##### BACAAN #####
Nah, lapisan supernatan ini diambil dengan menggunakan suntik (spoid). Supernatan inilah nantinya menjadi larutan hormon, dimana pangkal bibit direndam di dalamnya untuk mempercepat pertumbuhan akar atau istilahnya induksi akar. Sebelum direndam, pangkal akar bibit dipotong menyamping untuk memperluas permukaan dan daun-daun bibit dikurangi untuk mengurangi penguapan.
Rabu pagi, Pukul 09.00 wita, peserta sekolah lapang memperaktekkan pembuatan pembedengan untuk uji coba penggunaan hormon pertumbuhan akar (induksi akar) pada bibit yang sudah di stek. Pada pagi hari itu juga Mas Picus (Agus Affianto) melanjutkan ujicoba penggunaan hormon pada tanaman layak berbuah untuk merangsang perbanyakan buah, hormon ini sebenarnya khusus untuk tanaman durian dan kelengkeng.
##### ENTRI YANG DIBERIKAN #####
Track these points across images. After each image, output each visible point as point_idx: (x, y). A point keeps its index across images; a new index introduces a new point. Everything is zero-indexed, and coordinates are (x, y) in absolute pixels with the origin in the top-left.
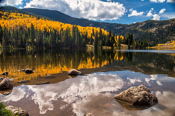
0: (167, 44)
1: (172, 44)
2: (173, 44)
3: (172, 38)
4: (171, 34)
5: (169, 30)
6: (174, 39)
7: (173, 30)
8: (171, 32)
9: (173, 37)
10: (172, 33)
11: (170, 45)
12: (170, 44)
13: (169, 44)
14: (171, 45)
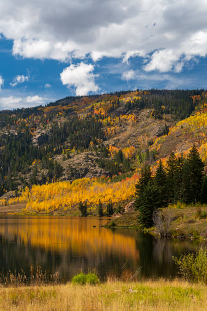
#####
◆ **TUGAS DIKERJAKAN**: Menurut bacaan tentang induksi akar, untuk apa daun-daun bibit dikurangi sebelum direndam? Entri tersebut tidak berperan dalam latihan ini.

◆ **JAWABAN LATIHAN**: Untuk mengurangi penguapan.